In Aug. 14, 2015, at Lake Havasu, our boat stopped to let everyone cool off. I dove in and hit a 3½-foot-deep sandbar. It broke my neck, and I was instantly paralyzed, unable to move my arms or wiggle a toe. After I exhaled what I thought was my final breath, the boat’s driver pulled me out.
I had surgery the next day in Las Vegas—a spinal fusion that screwed in two metal rods beside my spinal column to keep my broken vertebrae in place.
At first, I had no movement at all. I lay there for a week—frustrated, angry, and sad while waiting for acute rehab to begin.

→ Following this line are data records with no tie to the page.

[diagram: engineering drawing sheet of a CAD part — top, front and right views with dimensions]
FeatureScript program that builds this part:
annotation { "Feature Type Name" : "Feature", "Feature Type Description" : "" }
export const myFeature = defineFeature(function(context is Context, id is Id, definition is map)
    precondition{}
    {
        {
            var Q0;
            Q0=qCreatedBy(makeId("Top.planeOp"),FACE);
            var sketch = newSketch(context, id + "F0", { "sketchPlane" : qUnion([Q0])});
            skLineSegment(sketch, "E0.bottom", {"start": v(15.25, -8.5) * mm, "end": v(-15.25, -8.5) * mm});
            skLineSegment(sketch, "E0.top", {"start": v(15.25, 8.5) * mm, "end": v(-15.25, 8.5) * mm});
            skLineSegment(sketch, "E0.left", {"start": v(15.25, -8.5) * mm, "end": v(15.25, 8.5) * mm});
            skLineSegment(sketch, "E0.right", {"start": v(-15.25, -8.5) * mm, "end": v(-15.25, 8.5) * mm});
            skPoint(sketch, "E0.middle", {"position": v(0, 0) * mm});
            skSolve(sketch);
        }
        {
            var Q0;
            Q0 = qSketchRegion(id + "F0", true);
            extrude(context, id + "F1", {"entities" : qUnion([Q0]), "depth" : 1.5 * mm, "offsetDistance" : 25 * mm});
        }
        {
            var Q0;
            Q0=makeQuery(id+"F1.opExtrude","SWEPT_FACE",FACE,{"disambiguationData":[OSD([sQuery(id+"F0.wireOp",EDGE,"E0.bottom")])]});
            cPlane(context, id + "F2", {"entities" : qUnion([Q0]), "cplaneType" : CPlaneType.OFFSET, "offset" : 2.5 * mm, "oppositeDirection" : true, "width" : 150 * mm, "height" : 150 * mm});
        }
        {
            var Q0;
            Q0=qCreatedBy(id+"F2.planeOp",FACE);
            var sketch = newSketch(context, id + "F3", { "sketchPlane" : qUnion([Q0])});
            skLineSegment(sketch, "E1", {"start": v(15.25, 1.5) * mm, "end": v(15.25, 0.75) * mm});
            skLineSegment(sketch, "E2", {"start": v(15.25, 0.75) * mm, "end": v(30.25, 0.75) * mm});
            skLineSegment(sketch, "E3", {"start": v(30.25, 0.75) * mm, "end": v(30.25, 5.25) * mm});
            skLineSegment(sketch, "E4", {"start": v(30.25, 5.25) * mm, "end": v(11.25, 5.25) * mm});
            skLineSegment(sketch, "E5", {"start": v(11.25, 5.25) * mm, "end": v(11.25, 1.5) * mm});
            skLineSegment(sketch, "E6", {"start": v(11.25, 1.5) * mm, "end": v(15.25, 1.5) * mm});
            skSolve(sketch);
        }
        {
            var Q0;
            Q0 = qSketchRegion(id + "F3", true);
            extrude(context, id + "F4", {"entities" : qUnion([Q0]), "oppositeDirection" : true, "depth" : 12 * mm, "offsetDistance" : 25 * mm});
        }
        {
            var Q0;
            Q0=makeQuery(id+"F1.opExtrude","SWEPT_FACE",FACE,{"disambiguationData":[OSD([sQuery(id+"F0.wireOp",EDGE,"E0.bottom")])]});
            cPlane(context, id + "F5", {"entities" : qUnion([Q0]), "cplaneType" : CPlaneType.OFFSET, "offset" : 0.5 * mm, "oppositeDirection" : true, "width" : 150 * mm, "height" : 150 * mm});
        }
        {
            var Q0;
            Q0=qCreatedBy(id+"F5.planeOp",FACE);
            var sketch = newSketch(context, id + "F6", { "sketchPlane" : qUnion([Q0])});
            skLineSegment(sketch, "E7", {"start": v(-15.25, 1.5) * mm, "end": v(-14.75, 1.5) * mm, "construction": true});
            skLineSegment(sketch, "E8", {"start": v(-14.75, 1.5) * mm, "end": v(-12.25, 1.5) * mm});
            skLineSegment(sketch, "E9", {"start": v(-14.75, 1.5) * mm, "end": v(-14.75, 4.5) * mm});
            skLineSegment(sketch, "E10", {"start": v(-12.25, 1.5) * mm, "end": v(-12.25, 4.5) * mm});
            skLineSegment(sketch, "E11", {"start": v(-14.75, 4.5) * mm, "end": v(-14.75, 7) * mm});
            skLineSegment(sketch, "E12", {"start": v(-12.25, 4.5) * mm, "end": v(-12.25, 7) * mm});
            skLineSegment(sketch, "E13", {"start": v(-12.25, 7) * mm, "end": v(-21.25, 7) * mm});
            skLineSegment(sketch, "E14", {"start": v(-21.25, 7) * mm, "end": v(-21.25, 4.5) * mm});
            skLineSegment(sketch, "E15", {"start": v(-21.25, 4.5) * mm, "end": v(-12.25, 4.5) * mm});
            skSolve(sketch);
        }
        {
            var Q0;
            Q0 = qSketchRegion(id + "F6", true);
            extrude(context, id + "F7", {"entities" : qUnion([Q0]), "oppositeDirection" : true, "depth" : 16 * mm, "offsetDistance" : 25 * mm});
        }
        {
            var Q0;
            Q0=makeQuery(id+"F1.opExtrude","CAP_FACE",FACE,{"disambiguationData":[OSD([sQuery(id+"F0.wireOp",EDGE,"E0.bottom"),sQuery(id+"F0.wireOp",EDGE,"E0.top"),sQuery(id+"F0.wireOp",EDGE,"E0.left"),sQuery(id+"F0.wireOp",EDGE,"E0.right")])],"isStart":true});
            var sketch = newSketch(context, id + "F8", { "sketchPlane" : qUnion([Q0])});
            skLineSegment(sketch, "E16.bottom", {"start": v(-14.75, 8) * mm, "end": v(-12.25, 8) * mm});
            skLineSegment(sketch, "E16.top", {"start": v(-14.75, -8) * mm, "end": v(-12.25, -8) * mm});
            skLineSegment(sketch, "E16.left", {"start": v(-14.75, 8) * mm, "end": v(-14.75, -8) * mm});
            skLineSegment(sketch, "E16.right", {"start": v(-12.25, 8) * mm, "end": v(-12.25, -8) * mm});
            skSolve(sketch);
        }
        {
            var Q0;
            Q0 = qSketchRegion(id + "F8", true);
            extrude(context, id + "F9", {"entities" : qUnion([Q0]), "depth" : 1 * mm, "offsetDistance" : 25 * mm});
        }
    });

I was determined to walk out of the hospital. So I didn’t miss a therapy session. I began remobilizing my upper body: strengthening and stretching the biceps, forearms, shoulders, chest, and upper back, to the point where I could balance and stay upright. When I flex my chest, you can feel where it’s firm and, below the armpit line, where it isn’t. My triceps only have a trace of feeling—not enough yet to completely push a manual wheelchair. But it’s something.
My fingers don’t work yet, but my wrists do. We work on grasping, picking up small objects, and moving them around like children’s toys, hoping the nerves will click one of these days.
I can drink on my own, which is a big deal. I can now turn on a light switch. I can push the hand cycle and cable machine and get my heart rate up. I’m so fresh off my injury that real gains are still possible.
I applied—and got!—a scholarship from the Be Perfect Foundation. It helps spinal-cord injury victims with extra therapy that insurance won’t cover. On my first day in August, they put me on a leg press machine. They tied my legs to the rolling cushion with straps. “I won’t be doing this—my legs don’t work,” I thought. But my trainer told me to think about engaging all the muscles in my stomach and my quads. I did, and the bar moved! It was the most encouraging thing in a long time.
Fighting the negative thoughts isn’t easy. You feel embarrassed being the center of attention and having to talk to people about your condition. You want to kind of disappear. But there’s no strength in running away and wallowing in despair. I try to do the opposite—tell people what I’m going through.
My goals now are to gain more strength and independence, master a wheelchair, improve my hands, and drive a wheelchair-adapted car with hand controls. And I want to help others.
I’ve made a ton of friends with similar injuries. Some say they’ve seen my videos or read my story and have been encouraged. That has been the best part of it. My dad was a pastor for many years; maybe this sort of puts us in the same category. Maybe part of my purpose is to show that there is life after injury—that things do get better in time.